我が家では、父が手当たり次第に植えた庭の植木は、長年の「揉め事」の引き金になってきました。
庭には柿の木が5本・夏ミカンが3本・梅・もちの木の他、私が名前を知らない木も何本も植えられています。
ほとんどが父の独断で我が家に買ってきたもので、その方法にも問題がありました。
母が私たち子どもを連れて他県の実家に帰省した留守中に、植木屋さんに来てもらうのです。
そのため母が実家から戻ったら、植木が増えている! ということが何度もあったそうで、私は何度もそのときの母の怒りを聞かされてきました。
そんな母に変化が現れたのは3年ほど前。
父が庭の手入れをはじめ何事も面倒臭がって動かず、テレビばかり見ているようになった頃からでした。

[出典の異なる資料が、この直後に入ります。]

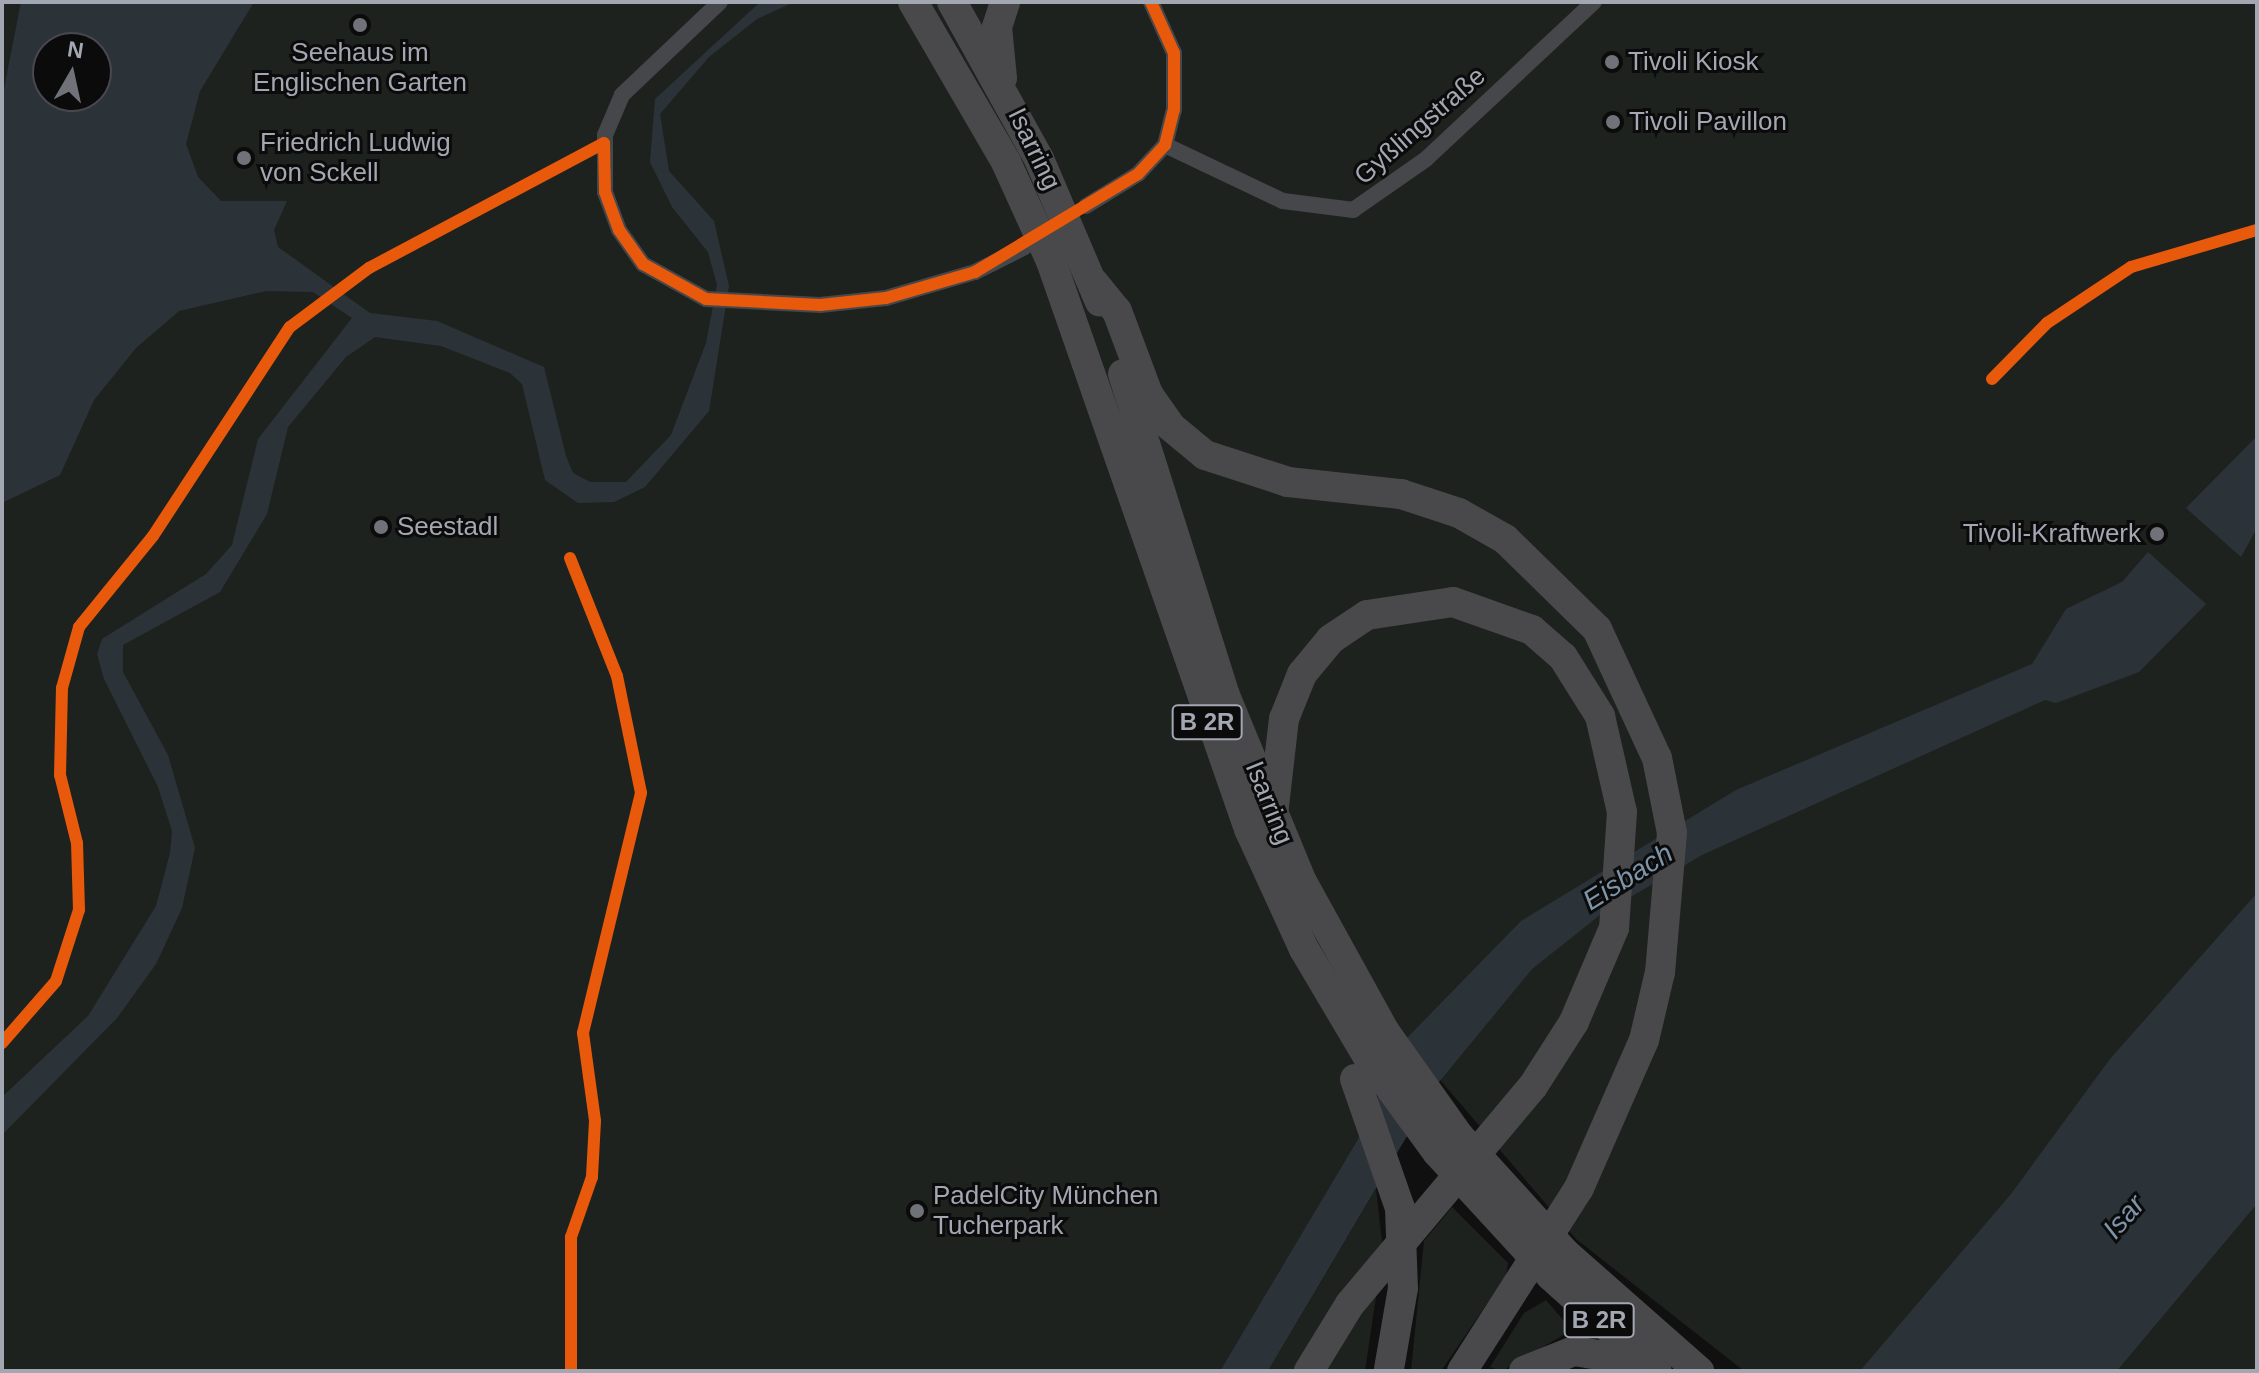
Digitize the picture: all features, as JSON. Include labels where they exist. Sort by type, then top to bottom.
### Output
[{"type":"highway","name":"Isarring","points":[[913,2],[1006,162],[1059,280],[1199,701],[1279,897],[1344,1020],[1362,1069],[1437,1152],[1558,1265],[1652,1367]]},
{"type":"highway","name":"Isarring","points":[[952,2],[1004,88],[1094,283],[1224,693],[1273,815],[1329,938],[1385,1032],[1459,1136],[1558,1265],[1693,1366]]},
{"type":"highway","points":[[1004,88],[997,27],[1005,2]]},
{"type":"highway","points":[[1094,283],[1117,311],[1148,394],[1170,426],[1205,455],[1288,482],[1401,494],[1459,513],[1505,539],[1597,629],[1657,758],[1672,833],[1669,903],[1644,1040],[1614,1119],[1462,1371]]},
{"type":"highway","points":[[1273,815],[1284,719],[1302,674],[1343,631],[1409,603],[1490,610],[1532,630],[1563,657],[1600,716],[1617,776],[1623,853],[1614,928],[1574,1022],[1533,1086],[1350,1304],[1309,1371]]},
{"type":"highway","points":[[1362,1069],[1400,1208],[1403,1288],[1388,1370]]},
{"type":"highway","points":[[1524,1371],[1574,1351],[1652,1367]]},
{"type":"street","points":[[720,2],[622,95],[604,143],[605,192],[619,230],[643,264],[706,299],[741,303],[886,298],[975,272],[1025,247]]},
{"type":"street","points":[[1086,206],[1138,174],[1165,145],[1174,110],[1174,53],[1151,2]]},
{"type":"street","name":"Gyßlingstraße","points":[[1165,145],[1283,201],[1353,210],[1378,200],[1426,159],[1594,2]]},
{"type":"shaded area","points":[[2,2],[2257,2],[2257,919],[1883,1371],[1744,1371],[1576,1239],[1406,1040],[1358,1139],[1220,1371],[2,1371]]},
{"type":"shaded area","points":[[1376,1189],[1383,1250],[1365,1371],[1268,1371]]},
{"type":"shaded area","points":[[2257,1204],[2257,1371],[2117,1371]]},
{"type":"shaded area","points":[[1452,1207],[1508,1263],[1506,1276],[1441,1371],[1411,1371],[1424,1241]]},
{"type":"shaded area","points":[[1546,1300],[1572,1330],[1502,1371],[1490,1367],[1524,1313]]},
{"type":"water","points":[[21,2],[254,2],[200,91],[186,144],[198,177],[221,201],[287,201],[274,230],[278,247],[370,313],[437,321],[544,367],[573,473],[590,482],[626,482],[671,435],[706,343],[717,285],[708,252],[672,207],[650,162],[655,99],[759,3],[794,2],[757,19],[709,57],[660,114],[669,171],[714,221],[729,286],[709,411],[645,487],[614,502],[578,503],[545,480],[522,384],[510,373],[441,346],[375,337],[346,357],[288,427],[267,514],[220,592],[123,645],[123,672],[168,755],[195,848],[182,908],[156,964],[117,1018],[2,1135],[2,1097],[88,1016],[156,906],[170,853],[172,831],[158,787],[104,679],[97,654],[102,639],[206,574],[232,545],[258,439],[352,318],[313,292],[266,291],[179,311],[136,348],[94,400],[60,475],[2,503],[2,99]]},
{"type":"water","points":[[2257,436],[2257,528],[2241,557],[2186,508]]},
{"type":"water","name":"Eisbach","points":[[2148,552],[2206,604],[2139,672],[2056,703],[2045,700],[1702,855],[1600,915],[1532,969],[1439,1082],[1268,1371],[1220,1371],[1358,1139],[1406,1039],[1521,921],[1736,790],[2032,664],[2066,609],[2122,582]]},
{"type":"water","name":"Isar","points":[[2257,893],[2257,1204],[2117,1371],[1860,1371],[2011,1194],[2110,1059]]},
{"type":"cycle path","points":[[2,1043],[56,981],[79,910],[77,843],[60,775],[62,688],[79,627],[153,536],[290,327],[369,268],[604,143],[605,192],[619,230],[643,264],[706,299],[820,305],[886,298],[975,272],[1138,174],[1165,145],[1174,110],[1174,53],[1151,2]]},
{"type":"cycle path","points":[[1992,379],[2047,323],[2131,267],[2257,230]]},
{"type":"cycle path","points":[[570,558],[617,676],[641,793],[583,1033],[595,1121],[592,1177],[571,1237],[571,1371]]},
{"type":"place","name":"Seehaus im Englischen Garten","points":[[360,25]]},
{"type":"place","name":"Tivoli Kiosk","points":[[1612,62]]},
{"type":"place","name":"Tivoli Pavillon","points":[[1613,122]]},
{"type":"place","name":"Friedrich Ludwig von Sckell","points":[[244,158]]},
{"type":"place","name":"Seestadl","points":[[381,527]]},
{"type":"place","name":"Tivoli-Kraftwerk","points":[[2157,534]]},
{"type":"place","name":"PadelCity München Tucherpark","points":[[917,1211]]}]
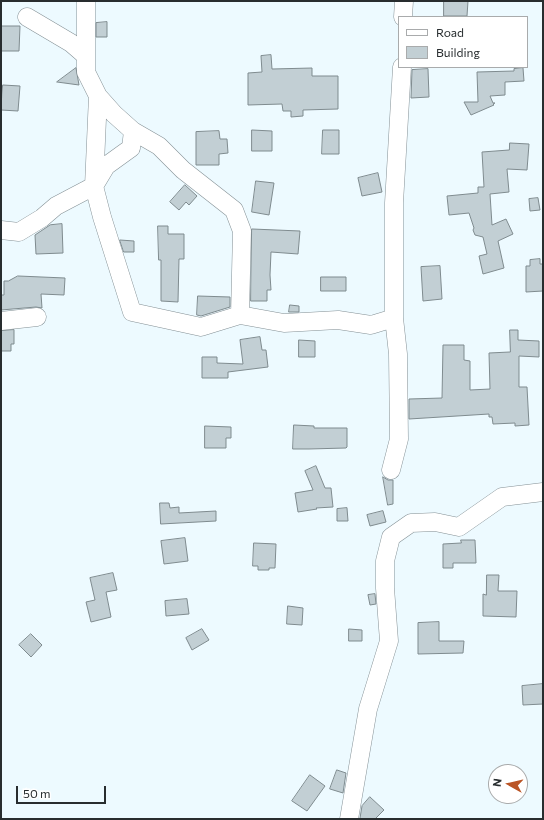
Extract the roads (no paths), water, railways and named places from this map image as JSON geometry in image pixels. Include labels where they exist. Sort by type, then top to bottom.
[{"type":"street","points":[[86,1],[86,72],[98,96],[114,114],[133,131],[159,146],[183,170],[234,210],[242,231],[240,315]]},
{"type":"street","points":[[403,16],[404,1]]},
{"type":"street","points":[[27,17],[71,43],[86,56]]},
{"type":"street","points":[[391,470],[399,439],[398,354],[394,318],[394,203],[402,68]]},
{"type":"street","points":[[98,96],[94,186],[102,217],[132,312],[201,327],[240,315],[284,323],[338,320],[371,325],[394,318]]},
{"type":"street","points":[[1,230],[19,232],[42,218],[56,206],[94,186],[106,166],[131,148],[133,131]]},
{"type":"street","points":[[1,320],[37,317]]},
{"type":"street","points":[[348,819],[368,709],[389,641],[385,588],[385,560],[391,537],[411,523],[435,522],[459,527],[502,497],[543,492]]}]
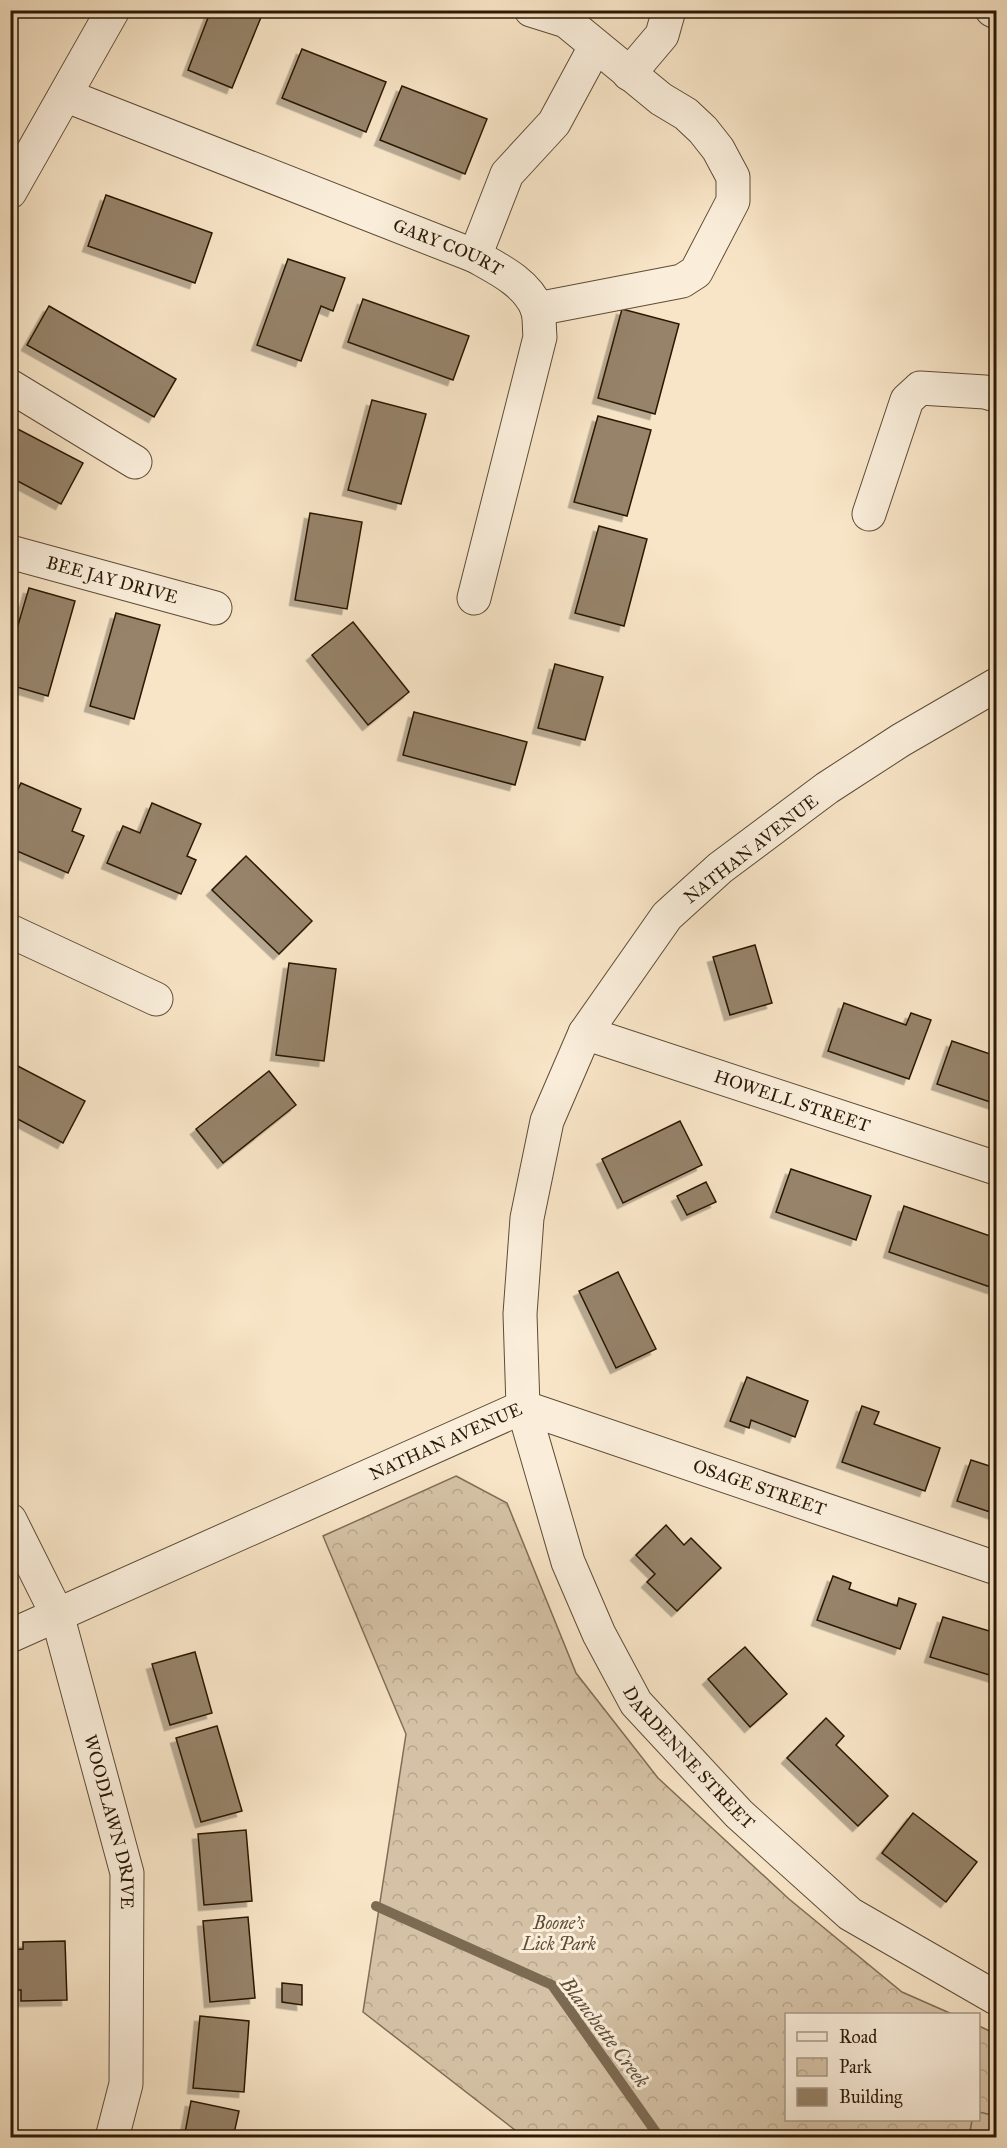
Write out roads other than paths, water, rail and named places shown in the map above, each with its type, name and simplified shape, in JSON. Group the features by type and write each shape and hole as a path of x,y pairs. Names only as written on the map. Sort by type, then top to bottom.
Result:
{"street":[{"path":"10,192 67,96 113,10"},
{"path":"474,598 540,337 537,309 682,281 696,272 732,201 733,177 718,149 703,130 595,47 568,16 531,10"},
{"path":"629,74 662,34 669,10"},
{"path":"992,10 996,12"},
{"path":"475,256 507,174 554,123 595,47"},
{"name":"GARY COURT","path":"67,96 475,256 505,272 518,283 537,309"},
{"path":"10,386 135,462"},
{"path":"869,514 907,400 920,388 985,392 996,395"},
{"name":"BEE JAY DRIVE","path":"10,552 215,608"},
{"name":"NATHAN AVENUE","path":"10,1636 523,1407 520,1314 527,1218 547,1121 585,1033 667,916 720,868 827,788 901,740 996,685"},
{"path":"10,931 156,999"},
{"name":"HOWELL STREET","path":"585,1033 996,1168"},
{"name":"OSAGE STREET","path":"523,1407 996,1568"},
{"name":"DARDENNE STREET","path":"523,1407 568,1562 599,1634 636,1703 739,1814 850,1914 996,1998"},
{"name":"WOODLAWN DRIVE","path":"10,1520 57,1614 127,1873 126,2084 112,2138"}],"waterway":[{"name":"Blanchette Creek","path":"376,1906 552,1985 660,2138"}],"park label":[{"name":"Boone's Lick Park","path":"559,1933"}]}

ときは来たとばかりに母は庭に関する不満を強い言葉で父にぶつけるようになりました。
そして、2021年の3月のある日、夕飯の時に母が庭仕事に疲れた勢いでこう言ったのです。
「考えて植えないからこの始末。ホント、どうしょうもない。できることを見付けて何かすればいいでしょ!」
などといつもよりも強い言葉でしつこく父を口撃し始めました。
両親の間に座っていた私は、ハラハラしながら聞いていましたが、父は一言も反論しません。
よく我慢しているなぁと感心したのですが、大間違いでした。
数日後、突然植木屋さんが来て、8割の庭木を切ってしまったのです。
母が毎年実りを楽しみにしていたキウイやザクロの木も容赦なく切られ、視界が開けて明るくなった庭はとても広く、新鮮に映りました。
そして、私の横で唖然としている母に父がこう言ったのです。
「これでスッキリしただろ」
まさに父はできることをしたのでした。
お母さん、一本取られたな! と、ついニヤニヤしてしまったのですが、そこで黙っている母ではありません。
衝撃から立ち直ると、植木屋さんへ支払うお金に怒りの矛先を変え、「勝手に頼んだんだからお父さんが払ってよね!」と、最後の悪あがきに食ってかかりました。
気持ちは分かるけどお母さん、お金もかけないで改善するって無理だったよ? なんて思っていると、父がまたもや「じゃぁ、お前に切ってもらえば良かったのか?」と一言。
その言葉に母は完全に撃沈したのでした。